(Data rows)
-=-=-

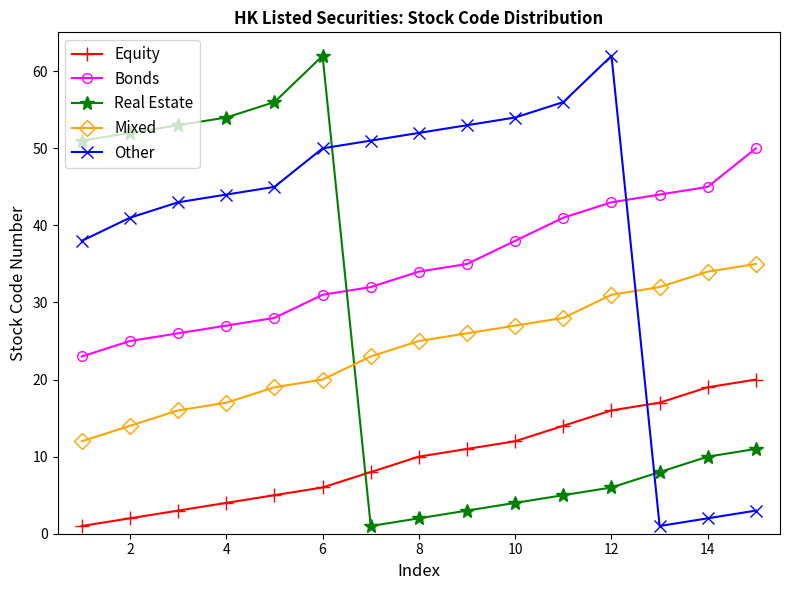

Which series has the largest total across all categories?

Other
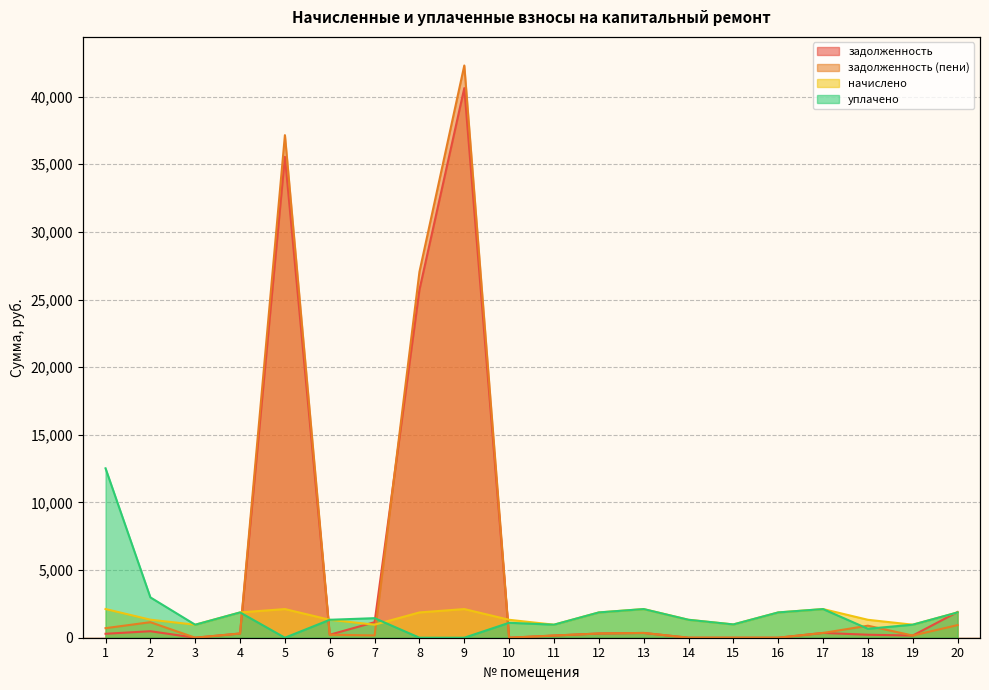

Which category has the lowest value across all series?

3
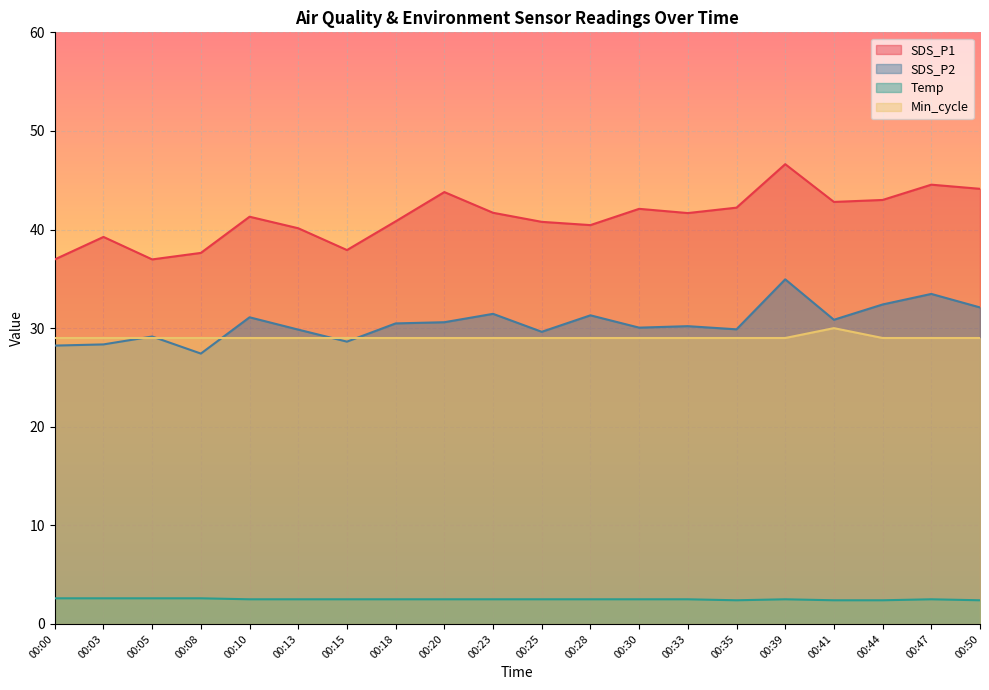

Is it true that Temp equals 2.6 at 00:05?

True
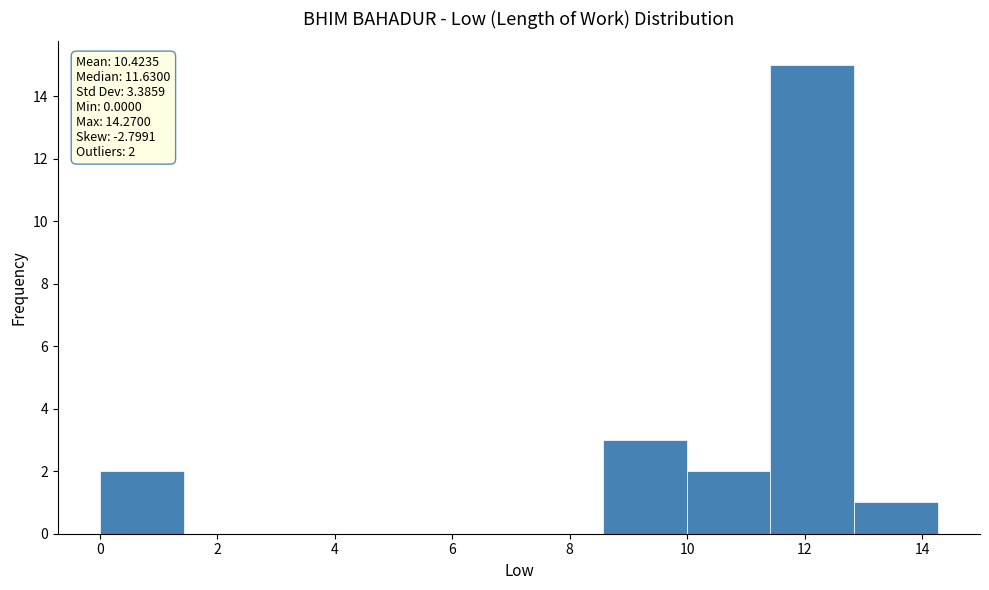

Which range on the x-axis has the tallest bar?

11.4 to 12.8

-=-=-

-- Your goal --
Pick out every line in the rows above that contains the word "across". Case counts.

-- Finished task --
Which series has the largest total across all categories?
Which category has the lowest value across all series?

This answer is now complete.